How to Generate Pseudorandom Permutations Over Other Groups

TL;DR

This paper generalizes classical block cipher constructions like Even-Mansour and Feistel to arbitrary groups, analyzing their security and pseudorandomness properties, including quantum considerations.

Contribution

It extends the analysis of cipher schemes to arbitrary groups, proving new security bounds and resolving open problems in group-based cryptography.

Findings

Even-Mansour cipher is pseudorandom over groups, not just over $( ext{Z}/2)^n$

3-round Feistel cipher over arbitrary groups is not super pseudorandom

Quantum pseudorandom permutation results extend to arbitrary groups

Abstract

Recent results by Alagic and Russell have given some evidence that the Even-Mansour cipher may be secure against quantum adversaries with quantum queries, if considered over other groups than $(\mathbb{Z}/2)^n$. This prompts the question as to whether or not other classical schemes may be generalized to arbitrary groups and whether classical results still apply to those generalized schemes. In this thesis, we generalize the Even-Mansour cipher and the Feistel cipher. We show that Even and Mansour's original notions of secrecy are obtained on a one-key, group variant of the Even-Mansour cipher.

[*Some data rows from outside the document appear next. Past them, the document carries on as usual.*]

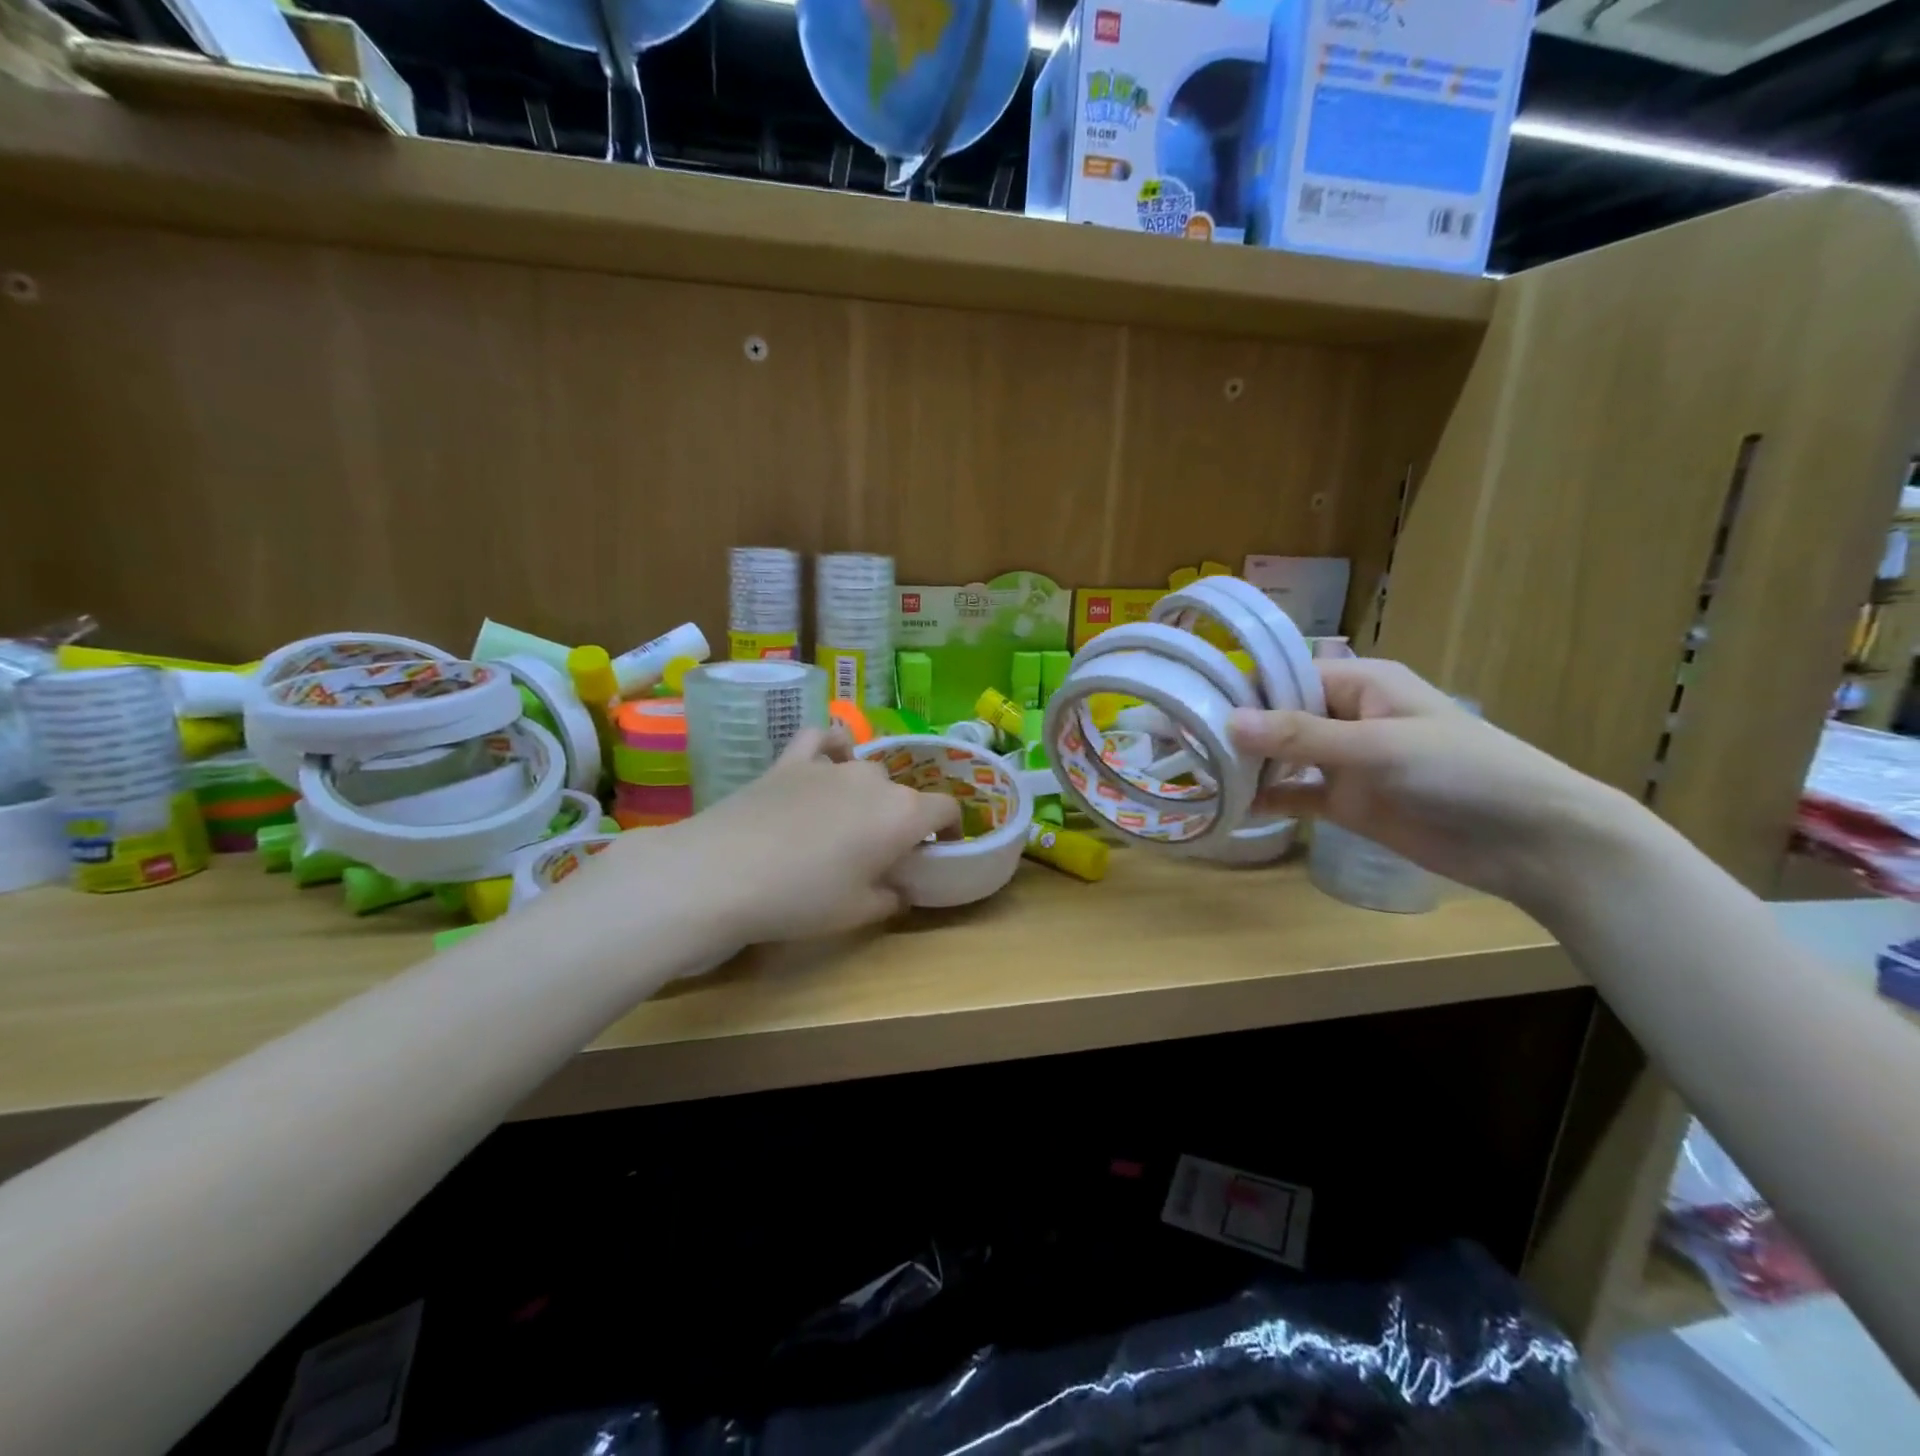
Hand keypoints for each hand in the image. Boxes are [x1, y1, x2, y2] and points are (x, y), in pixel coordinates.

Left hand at [632, 728, 960, 942]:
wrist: (723, 873)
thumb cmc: (802, 898)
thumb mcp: (858, 912)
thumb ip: (891, 896)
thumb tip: (899, 888)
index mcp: (902, 814)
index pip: (946, 808)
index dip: (949, 828)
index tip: (939, 848)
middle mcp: (874, 779)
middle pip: (902, 792)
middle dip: (901, 817)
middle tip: (882, 849)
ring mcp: (830, 765)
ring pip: (866, 768)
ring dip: (868, 791)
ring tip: (850, 817)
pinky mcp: (790, 760)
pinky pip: (822, 739)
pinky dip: (832, 746)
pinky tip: (830, 759)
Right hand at [1226, 659, 1639, 908]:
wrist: (1532, 842)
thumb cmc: (1462, 772)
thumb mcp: (1379, 746)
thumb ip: (1303, 736)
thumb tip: (1227, 722)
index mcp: (1360, 684)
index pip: (1286, 675)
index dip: (1240, 688)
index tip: (1190, 704)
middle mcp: (1346, 716)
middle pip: (1277, 716)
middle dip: (1234, 729)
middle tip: (1179, 743)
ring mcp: (1345, 762)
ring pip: (1282, 756)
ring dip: (1247, 765)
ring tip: (1194, 773)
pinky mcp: (1347, 803)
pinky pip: (1296, 794)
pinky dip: (1268, 798)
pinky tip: (1232, 807)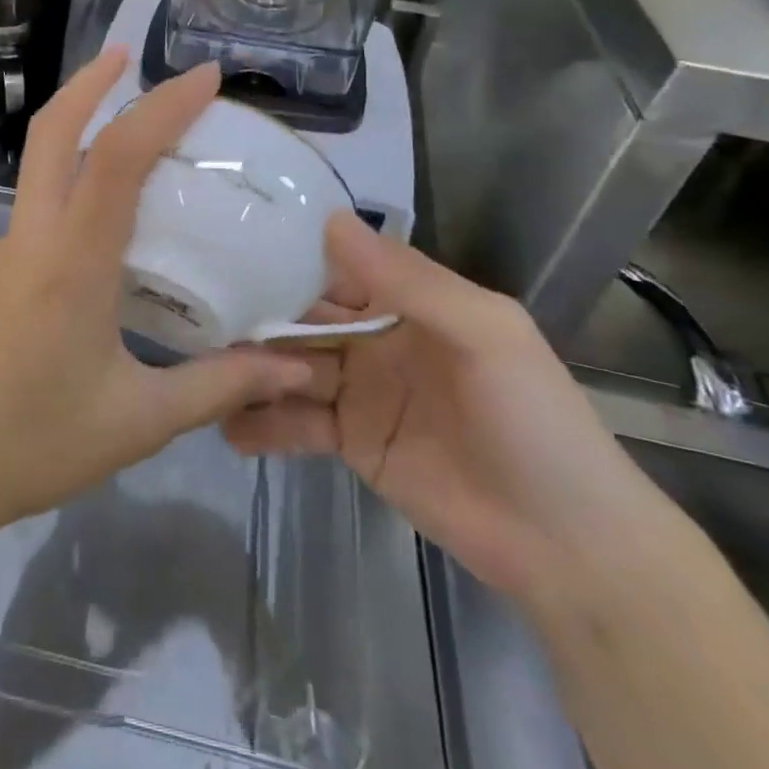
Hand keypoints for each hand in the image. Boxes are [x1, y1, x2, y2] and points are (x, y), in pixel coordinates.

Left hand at [0, 50, 317, 547]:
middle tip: (130, 55)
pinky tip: (104, 231)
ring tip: (137, 141)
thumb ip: (220, 387)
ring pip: (39, 169)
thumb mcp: (138, 420)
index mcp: (71, 261)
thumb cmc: (32, 445)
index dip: (162, 106)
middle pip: (52, 132)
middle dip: (91, 82)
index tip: (205, 75)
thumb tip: (294, 370)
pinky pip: (36, 213)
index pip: (117, 156)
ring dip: (79, 134)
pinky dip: (71, 189)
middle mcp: (30, 238)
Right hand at [224, 216, 666, 603]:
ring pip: (293, 366)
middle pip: (306, 317)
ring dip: (252, 367)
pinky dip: (263, 424)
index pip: (338, 268)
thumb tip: (330, 220)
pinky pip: (297, 424)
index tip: (233, 244)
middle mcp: (378, 338)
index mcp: (411, 303)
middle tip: (199, 311)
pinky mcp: (350, 443)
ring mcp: (361, 392)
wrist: (569, 547)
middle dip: (259, 314)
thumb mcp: (484, 334)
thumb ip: (408, 280)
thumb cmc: (534, 422)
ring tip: (204, 369)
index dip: (290, 257)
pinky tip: (227, 426)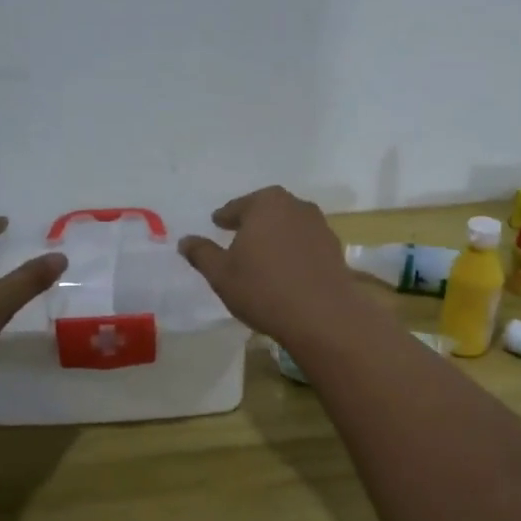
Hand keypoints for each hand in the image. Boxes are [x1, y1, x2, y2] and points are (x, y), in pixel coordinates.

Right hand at [178, 187, 363, 345]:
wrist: (323, 316)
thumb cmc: (264, 289)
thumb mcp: (221, 274)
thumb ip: (202, 253)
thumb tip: (185, 241)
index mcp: (266, 203)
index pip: (238, 206)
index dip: (225, 217)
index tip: (217, 223)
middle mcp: (296, 206)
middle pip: (267, 210)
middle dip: (253, 221)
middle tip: (239, 235)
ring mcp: (320, 226)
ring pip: (289, 226)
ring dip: (276, 236)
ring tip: (263, 255)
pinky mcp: (335, 249)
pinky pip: (306, 244)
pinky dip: (294, 251)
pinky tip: (287, 270)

We generalize the result by Kilian and Rogaway, that the Even-Mansour cipher is pseudorandom, to super pseudorandomness, also in the one-key, group case. Using a Slide Attack we match the bound found above. After generalizing the Feistel cipher to arbitrary groups we resolve an open problem of Patel, Ramzan, and Sundaram by showing that the 3-round Feistel cipher over an arbitrary group is not super pseudorandom. We generalize a result by Gentry and Ramzan showing that the Even-Mansour cipher can be implemented using the Feistel cipher as the public permutation. In this result, we also consider the one-key case over a group and generalize their bound. Finally, we consider Zhandry's result on quantum pseudorandom permutations, showing that his result may be generalized to hold for arbitrary groups. In this regard, we consider whether certain card shuffles may be generalized as well.